The council said: “Whilst the Anglican Church may have a legal claim to the building’s ownership, we believe that morally it belongs to the community and as such, it should be the community which should benefit from the sale.”

“Furthermore, we believe that the building is there for the community and not to be sold off in order to profit from it.”

“Following a very short meeting with members of the Church Property Services Department in September 2021, we understood that we would have a further meeting when the site had been valued.”

“Instead, with no further meetings being offered, we were met with an ultimatum to either buy – at a price for which we do not have the resources – or lose it.”

“After over 100 years of continuous support from the community, we expected better from the Church authorities.”

Despite initiatives organised by villagers to find alternative uses for the building, the decision to close it was taken by the Church.

In a statement, the Diocese of St Asaph said that decisions to close Churches are taken at local level following a request from the local congregation, normally as a result of very low attendance over a prolonged period of time.”

“Once a decision to close has been taken, the redundant building is returned to the owner, the Representative Body of the Church in Wales.”

“Neither the Diocese nor the Representative Body wants to close or sell churches and works hard to find creative solutions to fit a local situation.
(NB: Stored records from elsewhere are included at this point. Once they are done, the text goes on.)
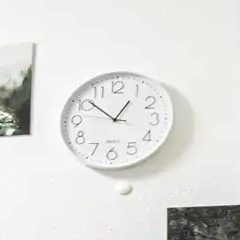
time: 12:51
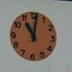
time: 11:01
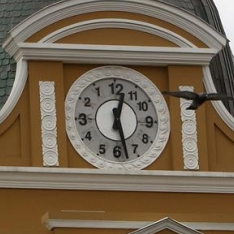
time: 12:27
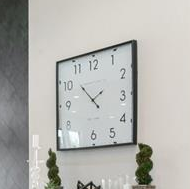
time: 1:52
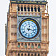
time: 12:16
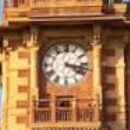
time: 4:17
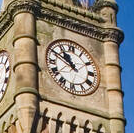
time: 10:50
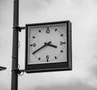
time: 3:40
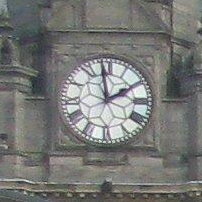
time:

“In this case, the Diocese and Representative Body agreed that the Mission Area of Mold could retain the building for a trial period and attempt to operate it as a Church Hall for use by the community.”

“Sadly this was not a success and the building continued to make an annual loss, and so the building was closed and handed back to the owners.”
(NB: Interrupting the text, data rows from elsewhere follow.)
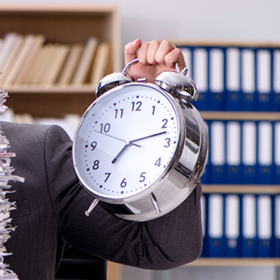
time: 7:12
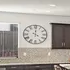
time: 4:01
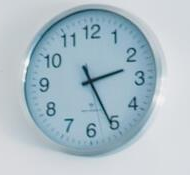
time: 2:25
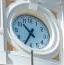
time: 10:34
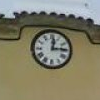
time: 12:14
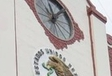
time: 12:07
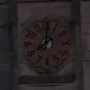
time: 8:00
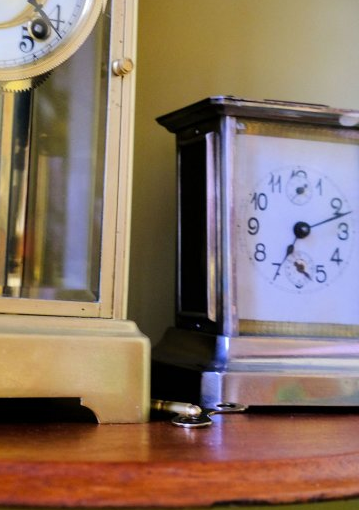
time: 7:12
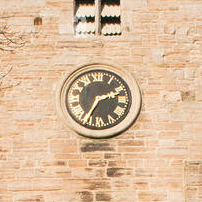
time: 2:33
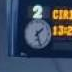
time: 1:26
The statement adds: “The Representative Body of the Church in Wales has written to Northop Hall Community Council offering it the opportunity to purchase the building directly, without it going on the open market, and giving it the opportunity to raise the funds over an agreed timeframe to do so.”

“So far, no response has been received. If the Community Council does not want to purchase the building directly, the building will be put up for sale on the open market.”

“The future of the building itself will be determined by the local planning authority, Flintshire County Council, in response to any applications they may receive for future uses from prospective and future purchasers.”

“Every Church is funded by people’s giving – either financially or in terms of volunteer time.”

“That giving is to the charity that is the Church, and to fund its charitable aims.”

Diocese of St Asaph said: “Once an individual Church building closes, as a charity, the Church in Wales and its trustees are obliged to seek and obtain financial best value for the disposal of its surplus assets, and to reinvest the proceeds in-line with its charitable aims.”

“Giving a building away would not represent best financial value in-line the Church in Wales’ charitable aims.”

“Once the building is sold, the net proceeds will be used to benefit the community through local mission and ministry in the area.”